The offshore yuan surged over 1% against the US dollar on the last trading day of May. USD/CNH broke below the key support level of 6.78 and fell further, to the 6.772 area, its lowest level since 17 October. 

This unusual currency movement was owed to short-recovering activities, a practice involving short sellers starting to unwind their positions due to a surge in CNH’s borrowing costs in Hong Kong. The overnight yuan interbank rate in Hong Kong jumped to 21% per annum on Wednesday, making it expensive for short sellers to hold their positions, resulting in a ‘short squeeze’. 

It was widely believed that policymakers’ interventions were behind this drama, as they wanted to prove the government’s ability to stabilise the offshore currency market, and slam the assumption of one-way depreciation of its currency after Moody’s downgrade. 

Though some mainland media called it ‘a victorious defence against renminbi shorting’, government intervention marks another set-back of the offshore market’s liberalisation, hammering foreign investors’ interest in the offshore yuan. 
Because you have no idea what the government’s next move will be. 

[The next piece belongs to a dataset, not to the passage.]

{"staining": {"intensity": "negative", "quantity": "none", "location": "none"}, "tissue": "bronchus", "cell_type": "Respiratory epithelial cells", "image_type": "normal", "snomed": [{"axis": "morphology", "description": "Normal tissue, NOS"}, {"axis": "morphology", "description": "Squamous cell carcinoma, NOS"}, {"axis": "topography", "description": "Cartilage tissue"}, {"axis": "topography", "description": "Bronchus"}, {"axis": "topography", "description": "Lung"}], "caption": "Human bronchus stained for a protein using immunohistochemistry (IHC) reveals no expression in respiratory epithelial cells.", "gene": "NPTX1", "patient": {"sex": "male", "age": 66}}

Trump expects to withdraw from Paris climate accord 

President Trump plans to withdraw the US from the Paris climate accord, an agreement with nearly 200 nations agreeing to voluntarily reduce greenhouse gas emissions to help fight climate change. His official announcement is expected in the next few days. 

This is not a surprise at all, as President Trump has put the economy and job growth on top of his presidential agenda since his election campaign, and he had previously hinted that too much regulation and climate commitment were hurdles for the energy sector. US equities rebounded from earlier losses after this announcement.